Client

Trading strategy client.

A Python client class to downlaod different datasets from Trading Strategy oracle.

For usage see

class tradingstrategy.client.Client

An API client for querying the Trading Strategy datasets from a server.

  • The client will download datasets.

  • In-built disk cache is offered, so that large datasets are not redownloaded unnecessarily.

  • There is protection against network errors: dataset downloads are retries in the case of data corruption errors.

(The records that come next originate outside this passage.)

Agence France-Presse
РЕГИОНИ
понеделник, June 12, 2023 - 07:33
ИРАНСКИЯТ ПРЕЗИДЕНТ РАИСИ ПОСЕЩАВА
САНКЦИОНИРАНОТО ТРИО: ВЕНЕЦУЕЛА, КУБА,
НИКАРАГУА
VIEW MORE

  • Nice download progress bar will be displayed (when possible)

You can Client either in

Python application usage:

import os

trading_strategy_api_key = os.environ["TRADING_STRATEGY_API_KEY"]
client = Client.create_live_client(api_key)
exchanges = client.fetch_exchange_universe()
print(f"Dataset contains {len(exchange_universe.exchanges)} exchanges")
__init__(env: tradingstrategy.environment.base.Environment, transport: tradingstrategy.transport.cache.CachedHTTPTransport)

Do not call constructor directly, but use one of create methods.

clear_caches()

Remove any cached data.

Cache is specific to the current transport.

fetch_pair_universe() pyarrow.lib.Table

Fetch pair universe from local cache or the candle server.

The compressed file size is around 5 megabytes.

If the download seems to be corrupted, it will be attempted 3 times.

fetch_exchange_universe() tradingstrategy.exchange.ExchangeUniverse

Fetch list of all exchanges form the dataset server.

fetch_all_candles(bucket: tradingstrategy.timebucket.TimeBucket) pyarrow.lib.Table

Get cached blob of candle data of a certain candle width.

The returned data can be between several hundreds of megabytes to several gigabytes and is cached locally.

The returned data is saved in PyArrow Parquet format.

For more information see tradingstrategy.candle.Candle.

If the download seems to be corrupted, it will be attempted 3 times.

fetch_all_liquidity_samples(bucket: tradingstrategy.timebucket.TimeBucket) pyarrow.lib.Table

Get cached blob of liquidity events of a certain time window.

The returned data can be between several hundreds of megabytes to several gigabytes and is cached locally.

The returned data is saved in PyArrow Parquet format.

For more information see tradingstrategy.liquidity.XYLiquidity.

If the download seems to be corrupted, it will be attempted 3 times.

fetch_chain_status(chain_id: tradingstrategy.chain.ChainId) dict

Get live information about how a certain blockchain indexing and candle creation is doing.

classmethod preflight_check()

Checks that everything is in ok to run the notebook

classmethod setup_notebook()

Setup diagram rendering and such.

Force high DPI output for all images.

classmethod create_jupyter_client(cache_path: Optional[str] = None, api_key: Optional[str] = None) tradingstrategy.client.Client

Create a new API client.

Parameters

cache_path – Where downloaded datasets are stored. Defaults to ~/.cache.

classmethod create_test_client(cache_path=None) tradingstrategy.client.Client

Create a new Capitalgram clienet to be used with automated test suites.

Reads the API key from the environment variable TRADING_STRATEGY_API_KEY. A temporary folder is used as a cache path.

By default, the test client caches data under /tmp folder. Tests do not clear this folder between test runs, to make tests faster.

classmethod create_live_client(api_key: Optional[str] = None, cache_path: Optional[pathlib.Path] = None) tradingstrategy.client.Client

Create a live trading instance of the client.

The live client is non-interactive and logs using Python logger.

Parameters
  • api_key – Trading Strategy oracle API key, starts with secret-token:tradingstrategy-…

  • cache_path – Where downloaded datasets are stored. Defaults to ~/.cache.